Why Treasury Secretary Timothy Geithner is Like a Bad American Idol Contestant August 8, 2011, Matthew Cochrane
Though I have not watched the show for several seasons, my wife and I watched American Idol regularly for several years. By far, the most entertaining part of the show was the first half of each season, when the original American Idol judges would travel the country holding mass auditions looking for America’s next superstar singing sensation. This was so entertaining not because of the many good singers they found, but because of the spectacularly mediocre singers who believed, despite all evidence to the contrary, that they were good singers.
The producers quickly realized such performances were comedy gold. Brimming with self-confidence, these contestants would step up to the stage and proceed to murder both the song and your ear drums. Somehow they were always surprised when the judges did not like their performance. Thousands of such souls were crushed by the judges’ unanimous, and oftentimes harsh, criticism of their performance.

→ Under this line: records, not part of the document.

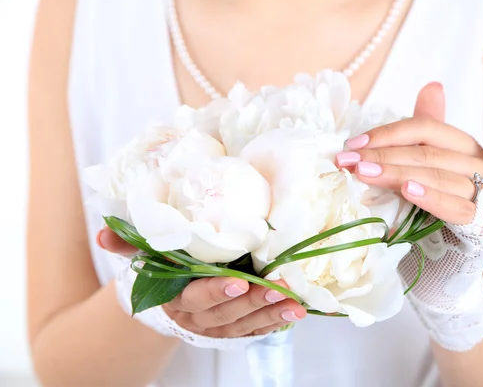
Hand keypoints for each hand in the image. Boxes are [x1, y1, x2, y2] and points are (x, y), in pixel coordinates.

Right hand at [97, 227, 305, 337]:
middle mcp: (197, 317)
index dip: (216, 290)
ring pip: (245, 326)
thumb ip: (131, 243)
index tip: (240, 281)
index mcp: (176, 297)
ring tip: (296, 304)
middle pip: (226, 313)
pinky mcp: (235, 330)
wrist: (174, 294)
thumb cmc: (166, 266)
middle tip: (281, 289)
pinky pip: (254, 332)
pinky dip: (274, 324)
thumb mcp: (149, 253)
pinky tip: (294, 314)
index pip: (196, 297)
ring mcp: (218, 326)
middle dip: (254, 302)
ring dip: (271, 315)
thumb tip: (102, 234)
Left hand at [336, 82, 482, 224]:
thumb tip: (432, 86)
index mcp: (465, 143)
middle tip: (348, 161)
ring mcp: (482, 191)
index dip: (388, 134)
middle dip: (382, 155)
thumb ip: (428, 127)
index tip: (352, 144)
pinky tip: (406, 190)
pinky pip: (453, 206)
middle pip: (425, 153)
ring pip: (435, 177)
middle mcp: (477, 162)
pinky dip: (429, 197)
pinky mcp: (479, 220)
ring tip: (364, 173)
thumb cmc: (449, 191)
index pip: (424, 128)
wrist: (474, 237)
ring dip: (395, 174)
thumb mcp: (437, 157)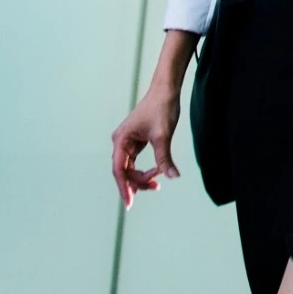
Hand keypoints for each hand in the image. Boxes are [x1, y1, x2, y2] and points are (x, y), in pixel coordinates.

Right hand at [111, 84, 180, 207]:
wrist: (166, 90)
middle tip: (156, 187)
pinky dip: (144, 169)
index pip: (119, 170)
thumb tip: (173, 176)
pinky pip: (136, 161)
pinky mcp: (135, 141)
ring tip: (156, 184)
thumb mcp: (163, 136)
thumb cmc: (162, 108)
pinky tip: (154, 175)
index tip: (129, 203)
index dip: (124, 188)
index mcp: (121, 140)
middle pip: (125, 171)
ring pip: (130, 167)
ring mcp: (127, 142)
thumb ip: (165, 158)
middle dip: (138, 182)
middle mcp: (120, 142)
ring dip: (142, 177)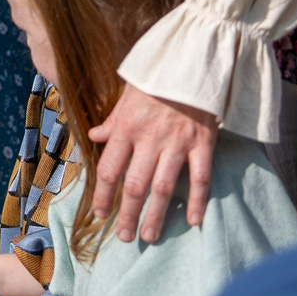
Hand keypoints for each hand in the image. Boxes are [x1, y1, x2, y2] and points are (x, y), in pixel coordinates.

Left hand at [89, 84, 217, 242]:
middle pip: (134, 186)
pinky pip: (200, 178)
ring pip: (163, 188)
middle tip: (125, 237)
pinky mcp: (202, 143)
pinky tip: (193, 221)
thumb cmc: (157, 76)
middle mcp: (149, 139)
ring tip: (151, 236)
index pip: (110, 169)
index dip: (103, 195)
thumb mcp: (127, 94)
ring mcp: (177, 143)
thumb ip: (112, 120)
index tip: (101, 214)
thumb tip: (94, 137)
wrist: (192, 58)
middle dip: (128, 215)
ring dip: (156, 216)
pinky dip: (197, 201)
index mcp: (127, 127)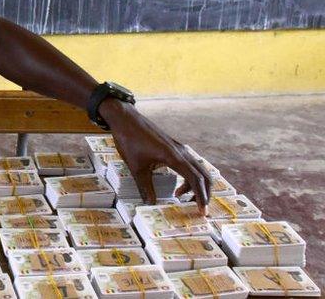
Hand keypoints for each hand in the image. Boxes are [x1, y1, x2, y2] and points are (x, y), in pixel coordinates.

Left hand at [101, 99, 211, 213]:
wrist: (125, 118)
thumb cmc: (130, 140)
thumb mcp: (136, 167)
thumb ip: (145, 187)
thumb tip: (150, 204)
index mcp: (174, 157)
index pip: (196, 180)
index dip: (201, 197)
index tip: (202, 211)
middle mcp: (181, 152)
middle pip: (203, 175)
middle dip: (204, 193)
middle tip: (198, 208)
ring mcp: (179, 148)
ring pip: (198, 169)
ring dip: (197, 185)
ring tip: (181, 197)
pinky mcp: (174, 147)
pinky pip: (190, 164)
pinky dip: (190, 176)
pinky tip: (178, 185)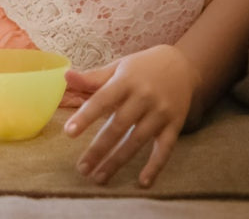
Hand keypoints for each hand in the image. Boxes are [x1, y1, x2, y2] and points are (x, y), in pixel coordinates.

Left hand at [63, 45, 197, 187]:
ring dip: (117, 161)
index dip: (85, 116)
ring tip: (99, 177)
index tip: (69, 132)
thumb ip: (92, 77)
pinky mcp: (175, 125)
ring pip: (137, 141)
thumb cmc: (142, 67)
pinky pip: (165, 149)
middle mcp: (144, 97)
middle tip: (82, 168)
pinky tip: (142, 182)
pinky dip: (155, 166)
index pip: (102, 100)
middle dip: (99, 149)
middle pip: (118, 126)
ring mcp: (161, 112)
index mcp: (126, 81)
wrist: (183, 65)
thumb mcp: (118, 67)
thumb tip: (65, 76)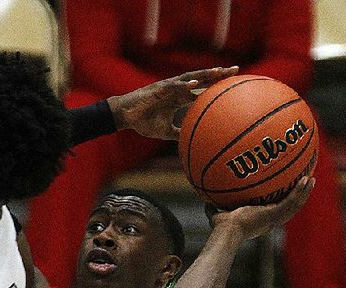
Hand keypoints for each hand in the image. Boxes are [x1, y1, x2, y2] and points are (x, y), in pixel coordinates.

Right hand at [108, 67, 238, 139]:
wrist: (127, 116)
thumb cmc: (144, 122)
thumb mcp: (166, 131)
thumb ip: (179, 133)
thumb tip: (191, 141)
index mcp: (180, 97)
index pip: (203, 89)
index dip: (217, 86)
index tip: (234, 84)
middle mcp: (178, 89)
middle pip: (202, 78)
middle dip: (218, 74)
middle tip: (236, 69)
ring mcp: (170, 87)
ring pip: (191, 77)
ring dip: (205, 74)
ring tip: (219, 71)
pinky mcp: (159, 88)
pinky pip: (174, 86)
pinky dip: (184, 84)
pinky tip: (195, 84)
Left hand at [207, 176, 313, 240]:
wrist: (227, 232)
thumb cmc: (221, 228)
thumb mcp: (217, 214)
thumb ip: (213, 208)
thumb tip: (205, 201)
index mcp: (261, 221)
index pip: (276, 211)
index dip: (283, 202)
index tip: (287, 192)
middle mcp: (270, 221)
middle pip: (290, 208)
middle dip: (299, 196)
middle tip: (305, 183)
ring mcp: (274, 219)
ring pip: (295, 205)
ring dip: (304, 192)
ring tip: (311, 179)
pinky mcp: (275, 215)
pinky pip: (291, 201)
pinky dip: (299, 191)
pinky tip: (305, 180)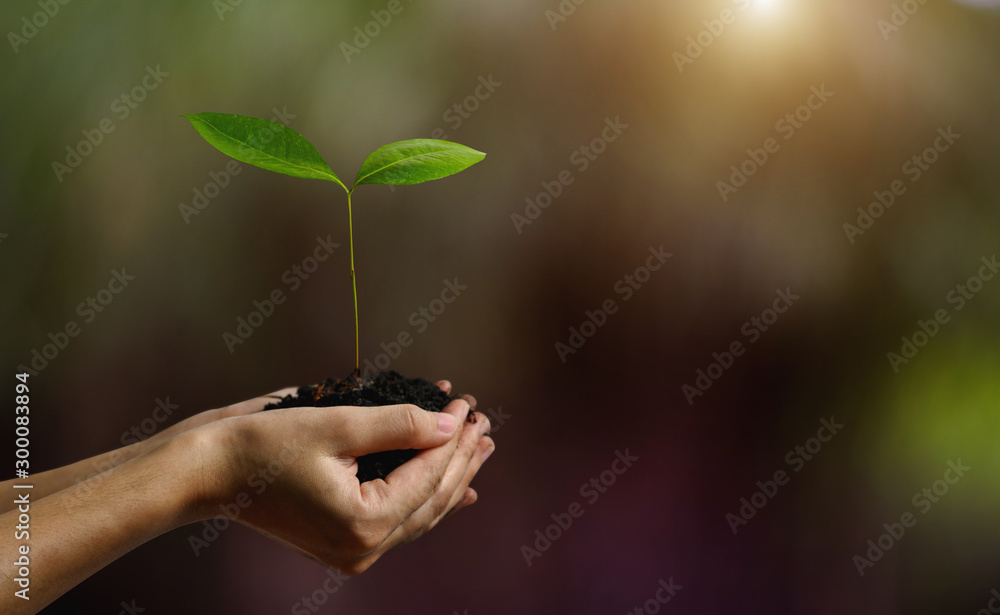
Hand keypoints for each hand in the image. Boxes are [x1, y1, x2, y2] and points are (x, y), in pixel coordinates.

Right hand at [193, 392, 494, 573]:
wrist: (209, 472)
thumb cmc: (262, 445)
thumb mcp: (337, 424)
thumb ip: (400, 425)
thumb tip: (451, 425)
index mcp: (364, 522)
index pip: (428, 475)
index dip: (454, 437)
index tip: (468, 404)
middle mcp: (363, 547)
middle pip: (432, 499)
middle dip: (461, 458)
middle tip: (483, 423)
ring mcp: (354, 551)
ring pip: (421, 513)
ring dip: (452, 478)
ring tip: (479, 447)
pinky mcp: (344, 543)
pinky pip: (400, 521)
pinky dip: (427, 498)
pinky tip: (456, 488)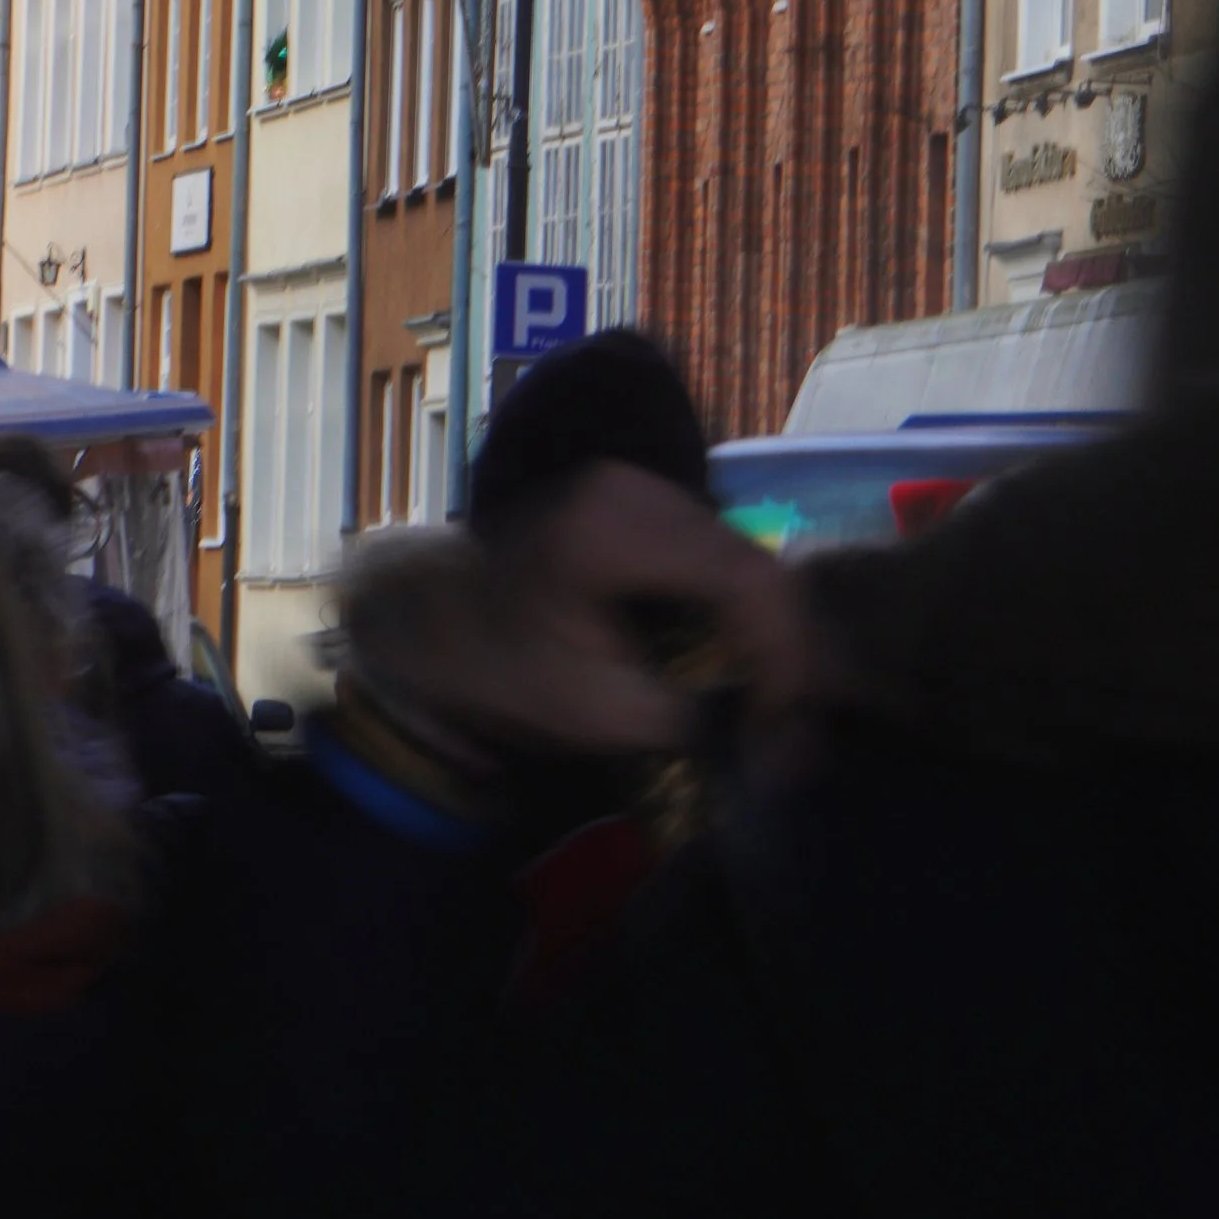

Different contestants acted differently after being rejected. Some would graciously accept defeat, mumble their thanks for the opportunity, and quietly leave the stage. Others were unable to contain their emotions and openly wept while still on the air. Others got angry. These were my favorites. These are the ones who refused to accept reality even as it slapped them across the face. Still convinced they were the next great singing superstar, they would lash out at the judges for not recognizing great talent, even when it was right under their collective noses. Here is one such instance with a contestant named "Rhonetta":
While highly entertaining, even if it’s a little lowbrow, you wish someone would take this contestant aside and tell her, “Shut up! It’s not the judges, it’s you! Don’t blame the judges for your shortcomings.”
I had a similar reaction after reading about Treasury Secretary Timothy Geithner’s response to S&P’s downgrading of American credit from AAA to AA+:
The credit rating agency Standard & Poor's showed "terrible judgment" in lowering the U.S. government's credit rating, Treasury Secretary Timothy Geithner said Sunday.
"They've handled themselves very poorly. And they've shown a stunning lack of knowledge about the basic U.S. fiscal budget math," Geithner said in his first public comments about the credit rating decision.
Interviewed on CNBC, Geither said that U.S. Treasury securities were just as safe now as they were before S&P announced its downgrade. He predicted that China and investors would remain strong purchasers of U.S. government debt.
While China and other foreign holders of U.S. debt were panicking, demanding the U.S. change its borrowing ways, Geithner seemed blissfully ignorant of America’s humongous debt problem. Like Rhonetta on American Idol, he sees the problem as lying with the judges, even as everybody else confirmed his singing performance sucked. Like with Rhonetta, you wish somebody would take poor Timmy aside and tell him, “It’s the debt, stupid. Not S&P.”
Indeed, except for Obama’s administration and congressional Democrats, it seems obvious to all that America’s unsustainable debt is dragging America’s economy to the gates of hell. S&P’s sovereign credit ratings head David Beers confirmed the obvious when he maintained it wasn’t the debt ceiling deal, politics or any other such triviality that led to the ratings downgrade, but America’s debt (emphasis mine, HT: Hot Air):
He also said the downgrade announced on Friday was not due to the budget positions of any political party and that on any future agreement, "We think credibility would mean any agreement would command support from both political parties."
Beers called the U.S. Treasury Department's criticism of the credit rating agency's analysis a "complete misrepresentation." Even with the debt limit agreement passed by Congress, he said, "the underlying debt burden of the U.S. is rising and will continue to rise over the next decade."
So, as Geithner huffs and puffs about the unfairness of the judges, America continues to head towards an economic doomsday of our own making. Mark Steyn writes:
The fecklessness of Washington is an existential threat not only to the solvency of the republic but to the entire global order. If Ireland goes under, it’s lights out on Galway Bay. When America goes under, it drags the rest of the developed world down with it ... We’ve got until mid-decade to turn this thing around.
Otherwise, by 2020 just the interest payments on the debt will be larger than the U.S. military budget. That’s not paying down the debt, but merely staying current on the servicing — like when you get your MasterCard statement and you can’t afford to pay off any of what you borrowed but you can just about cover the monthly interest charge. Except in this case the interest charge for U.S. taxpayers will be greater than the military budgets of China, Britain, France, Russia, Japan, Germany, Saudi Arabia, India, Italy, South Korea, Brazil, Canada, Australia, Spain, Turkey, and Israel combined.
When interest payments consume about 20 percent of federal revenues, that means a fifth of your taxes are entirely wasted. Pious celebrities often simper that they’d be willing to pay more in taxes for better government services. But a fifth of what you pay won’t be going to government services at all, unless by “government services” you mean the People’s Liberation Army of China, which will be entirely funded by U.S. taxpayers by about 2015.
It’s not the judges. It’s not S&P. It’s the debt, stupid.